◆ TUGAS 1 ◆
Sajikan sebagai daftar bernomor baris-baris pada bagian data di bawah, dimulai dari baris pertama data dan berakhir pada baris yang memuat "При использовании материалов сайта ак", tanpa menyertakan baris kosong. Jangan sertakan gambar dalam jawaban.

═══ TEKS UNTUK DITELAAH

Tuesday, 13 November 2012

Sejarah perfilm-an Indonesia


Perfilman Indonesia

Perfilman Indonesia memiliki sejarah yang panjang dalam perkembangannya. Film pertama yang dibuat pertama kalinya di Indonesia adalah film bisu tahun 1926 yang berjudul Loetoeng Kasaroeng dan dibuat oleh sutradara Belanda G. Kruger dan L. Heuveldorp. Saat film ini dibuat dan dirilis, negara Indonesia belum ada dan masih merupakan Hindia Belanda, wilayah jajahan Kerajaan Belanda. Film ini dibuat dengan didukung oleh aktor lokal oleh Perusahaan Film Jawa NV di Bandung dan muncul pertama kalinya pada tanggal 31 Desember, 1926 di teater Elite and Majestic, Bandung.
 Selain memiliki sejarah yang panjang, dunia perfilman indonesia juga sempat menjadi raja di negara sendiri pada tahun 1980-an, ketika film Indonesia merajai bioskop-bioskop lokal. Film-film yang terkenal pada saat itu antara lain, Catatan si Boy, Blok M dan masih banyak film lain. Bintang-bintang muda yang terkenal pada saat itu antara lain Onky Alexander, Meriam Bellina, Nike Ardilla, dan Paramitha Rusady.

══════
═══ DATA YANG DIBERIKAN

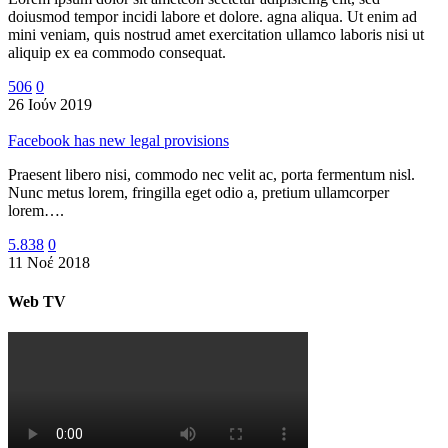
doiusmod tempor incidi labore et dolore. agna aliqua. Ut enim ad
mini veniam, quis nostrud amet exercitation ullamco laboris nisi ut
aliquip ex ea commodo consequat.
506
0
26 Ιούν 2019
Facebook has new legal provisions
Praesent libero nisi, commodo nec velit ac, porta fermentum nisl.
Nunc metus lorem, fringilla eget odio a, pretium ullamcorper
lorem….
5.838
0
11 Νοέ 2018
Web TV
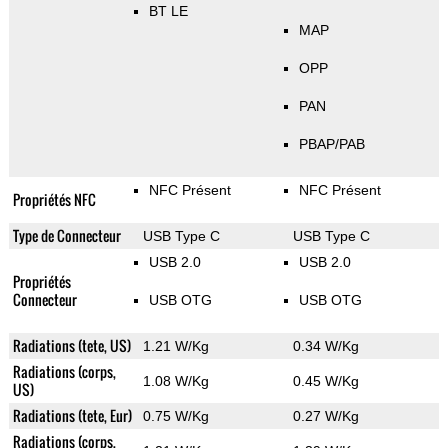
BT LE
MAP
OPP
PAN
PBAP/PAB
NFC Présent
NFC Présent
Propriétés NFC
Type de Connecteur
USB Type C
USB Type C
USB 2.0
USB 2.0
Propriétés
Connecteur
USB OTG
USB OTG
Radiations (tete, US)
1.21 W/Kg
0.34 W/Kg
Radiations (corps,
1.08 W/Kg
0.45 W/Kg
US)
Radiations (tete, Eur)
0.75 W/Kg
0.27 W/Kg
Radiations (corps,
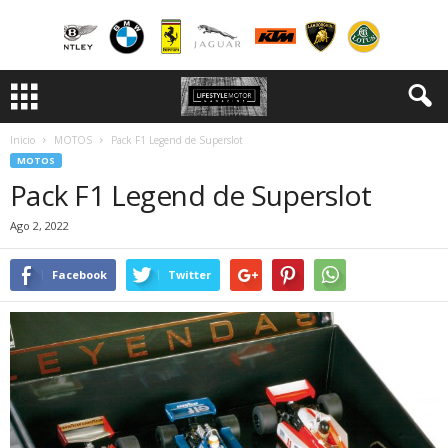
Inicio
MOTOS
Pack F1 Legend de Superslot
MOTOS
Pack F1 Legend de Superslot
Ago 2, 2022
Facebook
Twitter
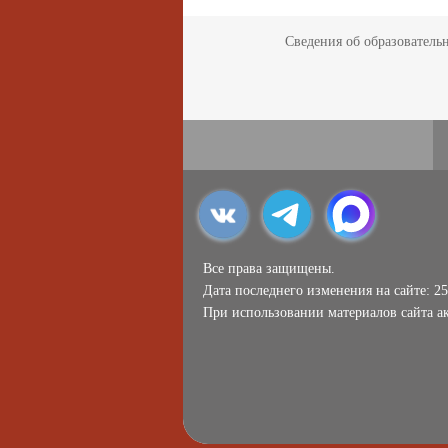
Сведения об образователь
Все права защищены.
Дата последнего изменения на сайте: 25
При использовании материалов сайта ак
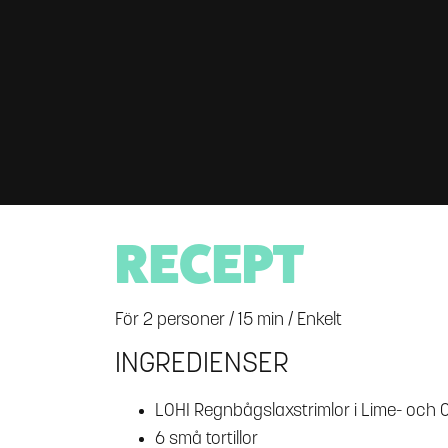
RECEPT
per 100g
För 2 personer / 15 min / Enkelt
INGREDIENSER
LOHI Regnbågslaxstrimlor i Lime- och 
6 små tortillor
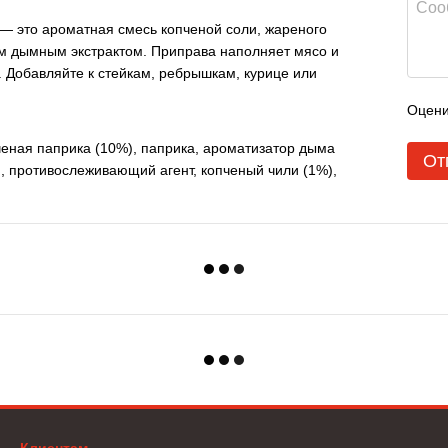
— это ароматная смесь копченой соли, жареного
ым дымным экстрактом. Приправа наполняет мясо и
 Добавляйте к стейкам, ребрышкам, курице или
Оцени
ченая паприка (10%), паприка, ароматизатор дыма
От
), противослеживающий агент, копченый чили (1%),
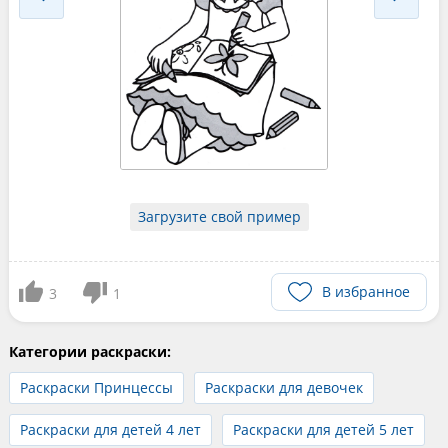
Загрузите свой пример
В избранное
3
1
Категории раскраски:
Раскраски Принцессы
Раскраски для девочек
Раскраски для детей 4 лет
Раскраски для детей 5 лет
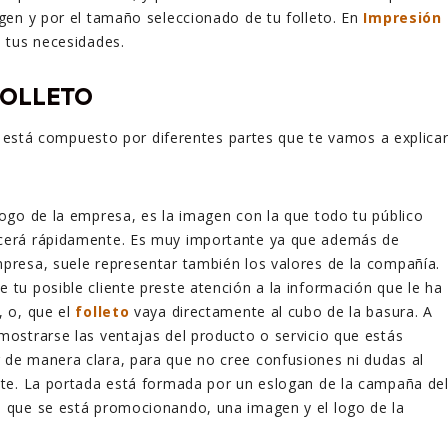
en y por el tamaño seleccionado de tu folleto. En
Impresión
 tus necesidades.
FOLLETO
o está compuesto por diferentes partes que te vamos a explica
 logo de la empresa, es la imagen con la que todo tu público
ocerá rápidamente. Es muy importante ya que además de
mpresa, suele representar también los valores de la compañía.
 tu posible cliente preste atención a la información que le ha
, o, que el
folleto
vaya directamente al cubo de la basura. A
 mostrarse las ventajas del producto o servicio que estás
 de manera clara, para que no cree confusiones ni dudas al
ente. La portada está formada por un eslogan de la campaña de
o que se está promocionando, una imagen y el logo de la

══════

◆ TUGAS 2 ◆
Lanjutkan teks mengenai sejarah perfilman Indonesia di atas, dimulai tepat setelah kalimat terakhirnya.

◆ RUANG JAWABAN 1 ◆
1. doiusmod tempor incidi labore et dolore. agna aliqua. Ut enim ad
2. mini veniam, quis nostrud amet exercitation ullamco laboris nisi ut
3. aliquip ex ea commodo consequat.
4. 506
5. 0
6. 26 Ιούν 2019
7. Facebook has new legal provisions
8. Praesent libero nisi, commodo nec velit ac, porta fermentum nisl.
9. Nunc metus lorem, fringilla eget odio a, pretium ullamcorper
10. lorem….
11. 5.838
12. 0
13. 11 Νοέ 2018
14. Web TV
15. BT LE
16. MAP
17. OPP
18. PAN
19. PBAP/PAB
20. NFC Présent
21. NFC Présent
22. Propriétés NFC
23. Type de Connecteur
24. USB Type C
25. USB Type C
26. USB 2.0
27. USB 2.0
28. Propriétés
29. Connecteur
30. USB OTG
31. USB OTG
32. Radiations (tete, US)
33. 1.21 W/Kg
34. 0.34 W/Kg
35. Radiations (corps,
36. 1.08 W/Kg
37. 0.45 W/Kg
38. US)
39. Radiations (tete, Eur)
40. 0.75 W/Kg
41. 0.27 W/Kg
42. Radiations (corps,
43. Inicio
44. MOTOS
45. Pack F1 Legend de Superslot
46. MOTOS
47. Pack F1 Legend de Superslot
48. Ago 2, 2022
49. Facebook
50. Twitter
51. Сведения об образователь
52. Все права защищены.
53. Дата последнего изменения на сайте: 25
54. При использовании материалов сайта ак

◆ RUANG JAWABAN 2 ◆
Pada tahun-tahun itu acara Festival Film Indonesia masih diadakan tiap tahun untuk memberikan penghargaan kepada insan film Indonesia pada saat itu. Tetapi karena satu dan lain hal perfilman Indonesia semakin jeblok pada tahun 90-an yang membuat hampir semua film Indonesia berkutat dalam tema-tema yang khusus orang dewasa. Pada saat itu film Indonesia sudah tidak menjadi tuan rumah lagi di negara sendiri. Film-film dari Hollywood dan Hong Kong telah merebut posisi tersebut.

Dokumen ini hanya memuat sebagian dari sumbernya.